→ Source data:
━━━━━━━━━━━━━━━━━━━━

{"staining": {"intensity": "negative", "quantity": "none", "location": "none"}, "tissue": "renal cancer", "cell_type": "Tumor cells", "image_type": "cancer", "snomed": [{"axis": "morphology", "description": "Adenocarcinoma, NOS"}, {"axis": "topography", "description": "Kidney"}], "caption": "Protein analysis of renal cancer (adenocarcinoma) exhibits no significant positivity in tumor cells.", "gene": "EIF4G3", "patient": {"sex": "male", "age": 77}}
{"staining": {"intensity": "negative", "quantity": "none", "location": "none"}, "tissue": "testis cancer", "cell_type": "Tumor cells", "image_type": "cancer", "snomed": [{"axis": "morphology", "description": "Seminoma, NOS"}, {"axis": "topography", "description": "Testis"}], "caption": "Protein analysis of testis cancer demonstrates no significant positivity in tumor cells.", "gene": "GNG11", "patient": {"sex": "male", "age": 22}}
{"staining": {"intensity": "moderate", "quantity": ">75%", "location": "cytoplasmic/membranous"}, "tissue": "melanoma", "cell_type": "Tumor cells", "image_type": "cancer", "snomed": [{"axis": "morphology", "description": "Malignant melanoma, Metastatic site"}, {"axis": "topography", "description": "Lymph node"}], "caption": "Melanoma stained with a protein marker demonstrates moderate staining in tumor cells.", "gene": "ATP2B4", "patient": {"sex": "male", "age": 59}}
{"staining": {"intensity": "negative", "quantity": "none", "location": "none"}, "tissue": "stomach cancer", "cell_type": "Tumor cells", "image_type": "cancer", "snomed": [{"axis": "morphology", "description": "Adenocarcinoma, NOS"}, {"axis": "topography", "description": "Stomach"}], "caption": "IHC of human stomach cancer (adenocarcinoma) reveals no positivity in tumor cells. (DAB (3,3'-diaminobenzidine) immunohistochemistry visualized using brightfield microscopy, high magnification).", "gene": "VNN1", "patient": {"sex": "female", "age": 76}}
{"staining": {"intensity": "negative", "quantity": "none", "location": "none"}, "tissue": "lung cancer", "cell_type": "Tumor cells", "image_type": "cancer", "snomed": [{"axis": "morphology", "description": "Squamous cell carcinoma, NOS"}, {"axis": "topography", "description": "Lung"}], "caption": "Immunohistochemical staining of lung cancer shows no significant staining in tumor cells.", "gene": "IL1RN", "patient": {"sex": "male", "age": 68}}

━━━━━━━━━━━━━━━━━━━━

→ What to work on: To complete the exercise, print all of the entries exactly.

→ Response below:
{"staining": {"intensity": "negative", "quantity": "none", "location": "none"}, "tissue": "renal cancer", "cell_type": "Tumor cells", "image_type": "cancer", "snomed": [{"axis": "morphology", "description": "Adenocarcinoma, NOS"}, {"axis": "topography", "description": "Kidney"}], "caption": "Protein analysis of renal cancer (adenocarcinoma) exhibits no significant positivity in tumor cells.", "gene": "EIF4G3", "patient": {"sex": "male", "age": 77}}
{"staining": {"intensity": "negative", "quantity": "none", "location": "none"}, "tissue": "testis cancer", "cell_type": "Tumor cells", "image_type": "cancer", "snomed": [{"axis": "morphology", "description": "Seminoma, NOS"}, {"axis": "topography", "description": "Testis"}], "caption": "Protein analysis of testis cancer demonstrates no significant positivity in tumor cells.", "gene": "GNG11", "patient": {"sex": "male", "age": 22}}
{"staining": {"intensity": "moderate", "quantity": ">75%", "location": "cytoplasmic/membranous"}, "tissue": "melanoma", "cell_type": "Tumor cells", "image_type": "cancer", "snomed": [{"axis": "morphology", "description": "Malignant melanoma, Metastatic site"}, {"axis": "topography", "description": "Lymph node"}], "caption": "Melanoma stained with a protein marker demonstrates moderate staining in tumor cells.", "gene": "ATP2B4", "patient": {"sex": "male", "age": 59}}
{"staining": {"intensity": "negative", "quantity": "none", "location": "none"}, "tissue": "stomach cancer", "cell_type": "Tumor cells", "image_type": "cancer", "snomed": [{"axis": "morphology", "description": "Adenocarcinoma, NOS"}, {"axis": "topography", "description": "Stomach"}], "caption": "IHC of human stomach cancer (adenocarcinoma) reveals no positivity in tumor cells. (DAB (3,3'-diaminobenzidine) immunohistochemistry visualized using brightfield microscopy, high magnification).", "gene": "VNN1", "patient": {"sex": "female", "age": 76}}
{"staining": {"intensity": "negative", "quantity": "none", "location": "none"}, "tissue": "lung cancer", "cell_type": "Tumor cells", "image_type": "cancer", "snomed": [{"axis": "morphology", "description": "Squamous cell carcinoma, NOS"}, {"axis": "topography", "description": "Lung"}], "caption": "Immunohistochemical staining of lung cancer shows no significant staining in tumor cells.", "gene": "IL1RN", "patient": {"sex": "male", "age": 68}}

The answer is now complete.